14 Temmuz 2022 Perşembe

Likya'nın Güneşe Teslim Koyları

Adını Akdeniz güneşinin esinlediği Likya geçmişte “güneş ülkesi” olarak
 tanımlanıyordu.  Yılın neredeyse tamamını güneşe teslim olarak geçiren bu kıyılar, halen ismiyle müsemma, halen güneşin aynasında.

Fethiye’den başlayıp, Antalya’ya kadar uzanan tarihin, tabiatın ve turkuaz suların bileşimini sunan Likya Yolu, gizemli ve ilgi çekici olmaya devam ediyor. Saçlarınızdan kekik ve deniz kokusunun eksik olmadığı bu 540 kilometrelik yürüyüş rotası, zamanın tanığı antik kentleri, usul usul kıyıyı döven dalgalarıyla dudaklarda biraz tuz, kalpte her dem taze bir his bırakıyor. Fethiye’den başlayarak Antalya’nın batısına kadar uzanan Teke Yarımadası’nda kurulan Likya, efsanelerle gerçeği buluşturan geçmişi, denizle ve dağlarla kuşatılmış coğrafyasıyla binlerce yıl sonra bile gizemli ve büyüleyici. Likya’nın ışığının rehberliğinde, tarihin ve denizin izini sürüyoruz. 

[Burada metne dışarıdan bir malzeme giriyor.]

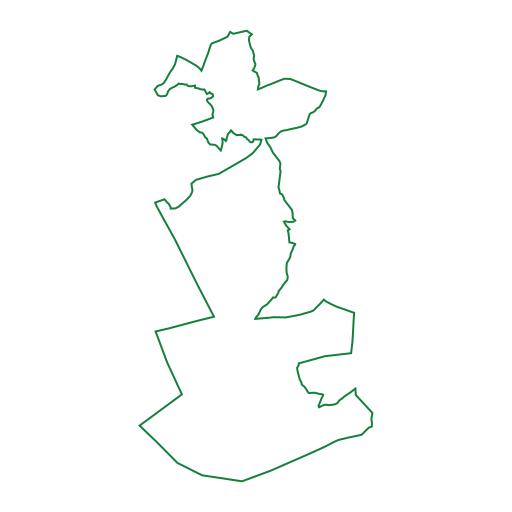 outline of Oru East, Imo, Nigeria
{"feature_id": "59680162B91755424681987", "entity_name": "Oru East", "entity_type": "district", "adm_level": 2, "iso_a3": "NGA", "parent_name": "Nigeria", "parent_adm1": "Imo", "projection": "mercator", "projection_center": [6.961, 5.722], "detail": "fine", "context": "isolated", "style": "outline", "palette": "green", "viewbox_px": 512, "rotation_deg": 0, "n_neighbors": 0, "source": "geoboundaries", "source_scale": "gbopen_adm2", "svg_char_len": 5006}
<svg xmlns="http://www.w3.org/2000/svg" viewBox="0 0 512 512"><path d="M371.8,426.6L371.9,422.0L371.4,420.0L371.7,417.0L372.4,412.9L355.8,395.0L355.4,388.6L350.6,392.3L348.1,394.0L345.7,395.6L344.4,396.4L343.3,397.5L341.9,398.6L339.2,400.5L338.1,402.2L337.2,403.2L335.0,404.3L332.0,404.8L329.0,405.1L327.3,404.9L325.5,404.7L323.9,405.0L321.8,405.9L319.1,407.3L318.6,406.5L318.6,405.5L319.2,404.3L320.0,402.3L321.3,398.9L322.0,397.6L322.7,396.3L323.1,394.7L322.1,394.3L319.3,393.9L316.7,393.2L315.2,392.9L314.5,392.7L313.7,392.8L311.8,392.8L309.9,393.0L308.8,393.0L307.4,391.3L306.2,389.1L304.1,386.4L301.8,384.7L301.6,383.0L299.6,379.0L298.2,373.5L297.4,370.1L297.1,367.8L298.7,365.1L298.7,363.4L324.9,356.2L351.1,353.2L352.4,342.3L353.1,330.7L353.5,322.9L354.1,312.8L336.2,306.5L331.7,304.4L328.7,302.8L325.9,301.4L323.8,299.6L319.8,304.1L316.3,307.5L313.6,310.4L310.3,311.8L299.3,314.9L285.9,317.4L273.6,317.2L269.3,317.7L255.3,318.9L255.6,317.8L258.3,314.8L260.0,311.3L260.8,309.5L262.7,307.1L266.9,304.5L271.0,300.1L273.1,297.4L273.9,297.7L275.6,297.4L278.3,292.9L278.7,291.0L280.8,288.6L284.6,283.0L287.2,280.2L287.8,276.8L286.6,272.5L286.4,267.6L286.9,262.8L289.3,258.9L290.2,257.2L290.8,253.3L292.3,250.3L293.8,246.1L294.9,245.0L295.2,244.1L292.3,242.9L289.4,242.4L288.6,233.9L287.8,230.4L289.6,229.4L286.3,225.7L283.9,221.7L285.5,221.3L288.6,222.0L291.8,221.9L293.6,221.6L295.2,220.5L292.8,218.1L292.6,213.6L292.0,210.0L284.3,200.0L283.9,197.8L283.1,196.5L282.3,194.5L280.0,193.5L279.3,189.9L278.5,187.5L280.6,170.9L279.8,169.0L280.4,163.6L279.3,160.9L272.9,152.6L271.2,149.0L270.1,146.9L268.0,143.9L266.8,142.1L265.6,138.3L268.7,138.2L273.9,137.5L276.1,136.3L278.9,133.1L280.9,131.4L283.0,130.7L286.5,130.1L289.1,129.5L293.4,128.5L296.1,128.0L298.8,127.3L301.0,126.7L302.2,126.3L304.9,124.7L305.6,124.4L306.0,124.1L306.6,123.5L307.0,122.3L307.9,119.7L308.7,117.0L309.3,115.2L309.9,114.0L310.8,113.1L312.8,112.4L313.6,112.0L314.5,111.3L315.4,110.4L316.1,109.3L317.1,108.4L318.2,107.8L319.3,107.2L320.2,105.9L321.7,103.1L323.2,100.4L324.2,97.9L325.6,95.0L325.7,93.6L326.1,91.3L325.6,91.3L322.2,91.3L318.6,90.3L309.1,86.6L304.5,84.7L293.0,80.0L290.2,79.0L287.1,78.8L284.2,78.8L280.2,80.3L272.9,83.3L265.9,86.0L261.5,88.0L257.9,89.4L258.4,86.2L259.4,83.5L258.9,80.7L258.8,77.8L257.7,75.6L256.8,72.8L254.1,71.4L252.7,70.5L254.2,68.2L255.4,64.8L255.3,63.8L254.7,62.7L253.6,58.9L254.1,55.5L252.7,50.4L251.9,49.4L250.6,47.1L250.1,45.0L249.4,42.4L249.0,40.2L249.1,37.8L249.6,36.5L251.0,35.2L251.9,34.3L248.8,32.3L246.8,30.7L233.3,33.8L230.1,31.9L227.5,36.7L219.4,40.6L211.8,43.4L211.0,44.5L210.1,46.8L208.0,53.4L204.8,61.7L203.4,65.8L201.4,70.7L199.8,68.6L196.8,66.0L193.1,63.8L185.8,59.6L179.7,56.7L177.2,55.8L175.1,64.1L172.9,68.3L170.2,72.1L167.2,77.3L166.1,79.5L163.7,83.1L161.7,84.5L157.8,85.9L154.6,89.5L157.2,94.0L157.7,95.2L158.9,95.6L160.8,96.3L163.7,96.1L165.8,95.8L167.2,94.0L168.0,91.5L169.6,89.3L171.6,88.0L174.5,86.7L178.1,84.3L178.8,83.5L180.1,84.0L180.8,84.1L181.6,83.9L183.5,84.2L185.1,84.6L186.7,84.5L187.0,85.2L187.5,85.6L189.0,86.2L191.1,86.3L193.5,85.9L194.9,85.5L195.0,86.1L195.0,87.7L198.5,88.4L199.4,88.9L202.3,89.6L204.1,89.4L205.2,90.7L206.1,92.7L206.9,94.0L208.7,93.0L209.6,92.2L210.5,93.3L212.7,94.1L213.1,96.4L211.4,97.8L209.9,98.5L208.2,98.5L207.1,99.4L206.9,100.4L208.1,102.3L209.8,103.9L211.9,106.3L213.4,110.3L213.1,112.4L212.4,114.5L213.2,117.5L201.0,122.0L192.2,124.7L195.2,128.2L196.7,130.1L199.8,132.3L202.1,132.6L203.7,134.4L205.0,137.0L207.0,138.7L207.7,140.8L208.4,142.5L210.0,144.4L214.5,144.8L216.4,145.6L218.6,148.1L220.8,150.5L221.5,147.9L222.0,146.1L222.4,144.4L222.6,142.4L222.5,140.5L222.2,138.5L223.1,138.7L224.6,139.6L225.3,140.5L225.8,141.1L226.1,140.8L226.4,140.2L226.6,139.1L226.7,138.1L227.1,136.9L227.4,135.7L227.7,134.7L228.1,133.8L229.0,132.8L229.6,132.5L230.2,131.8L230.2,131.3L230.9,130.3L231.5,130.8L232.1,131.4L232.7,132.4L233.9,133.4L235.6,134.5L236.8,135.1L238.7,135.0L240.6,135.0L241.0,134.6L241.5,135.0L242.5,135.2L243.1,135.5L243.8,136.3L244.5,136.8L245.7,137.3L246.3,137.6L246.5,138.2L246.9,138.9L247.7,139.4L248.6,140.2L249.2,141.0L250.0,141.8L250.6,142.2L251.7,142.3L252.3,142.2L253.1,141.6L253.3,141.0L253.6,140.0L253.7,139.3L258.2,139.5L260.2,139.5L261.4,139.7L261.2,140.6L260.6,142.9L260.3,143.9L259.4,145.3L255.7,149.7L253.6,152.2L251.8,153.9L248.8,156.1L245.9,158.2L218.7,173.9L206.8,176.7L196.1,179.8L191.5,183.6L191.7,185.8L192.5,190.5L191.7,193.1L190.2,195.9L186.1,200.2L183.2,202.7L180.4,205.2L179.4,206.2L177.3,207.4L175.6,208.3L173.7,208.5L171.9,208.5L170.7,208.6L170.7,207.3L168.6,203.6L167.0,202.4L165.8,200.8L164.5,199.3L155.1,202.6L156.7,206.3L163.1,218.1L174.7,239.0L181.7,253.1L197.3,284.5L206.2,301.7L214.0,316.7L196.6,321.0L169.6,328.2L155.6,331.5L167.3,362.8L181.9,394.4L139.6,425.6L156.6,441.9L177.4,462.9L202.1,475.3L242.0,481.3L271.1,470.5L312.4,452.4L325.5,446.4L333.6,442.1L338.7,439.9L348.8,437.5L359.2,435.3L361.6,434.8L364.5,431.9L368.7,427.7L371.8,426.6Z" fill="none" stroke="#15803d" stroke-width="2"/></svg>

Vazgeçilmez Akdenizli: Ölüdeniz

Dünyanın en iyi plajı listelerinde her zaman kendine yer bulan Ölüdeniz, hiç şüphesiz ışık ülkesi Likya’nın en şöhretli lokasyonlarından biri. Fethiye, eski bir Likya kenti olan Telmesos’un günümüzdeki mirasçısı konumunda. Likya ile Karya kentlerinin sınır bölgesinde kurulan Telmesos, çağlar önce Apollon’a adanmış kehanet merkezi ve önemli bir kültür kentiydi. Antik Telmesos’un bu zenginliği bugün hala Fethiye’nin içinde adım adım keşfedilebiliyor. Yakın zamanda restore edilen antik tiyatro, güneşli sokaklarda aniden karşımızda beliren lahitler, kaya mezarları ve bu zenginliği yansıtan müzesiyle bölge Likya’nın soluğu hep hissediliyor. Arkeolojik verilere göre burası kurulduğu zamandan bu yana yerleşimin kesintisiz sürdüğü bir kent.

Ölüdeniz, denizden tekneyle ulaştığınızda tarifsiz bir turkuaz renk ve sükunetiyle huzur veren lagünüyle göz kamaştırıcı bir koyda yer alıyor. Karadan Ölüdeniz’in yoluna düşünce zeytin ağaçlarının çamlara dönüştüğünü ve kıvrılarak inilen yolun sonunda efsunlu bir mavilikle karşılaşılıyor. Ölüdeniz’in efsunu denizin hareketsizliğinden, çamlarla çevrili turkuaz denizinden kaynaklanıyor. Bölge Belcekız Koyu olarak da anılıyor.

Lagünüyle tılsımlı bir kıpırtısızlık sunan Ölüdeniz’i adrenalin tutkunları için cezbedici kılansa hemen yanı başındaki Babadağ’dan yapılan yamaç paraşütü. Toroslar’ın batıdaki uzantısı olan Babadağ, gerçekten adı gibi heybetli ve endemik türleri de içinde barındıran zengin bir bitki örtüsüne sahip. 1965 rakımıyla Babadağ’dan yamaç paraşütü yapmaya cesaret ederseniz ,yalnızca Ölüdeniz’i değil, neredeyse Fethiye’nin tamamını kuşbakışı görme şansına sahip olmak mümkün. Yıl boyu hakim rüzgarıyla bölge uçuş eğitimi ve uçuş için elverişli.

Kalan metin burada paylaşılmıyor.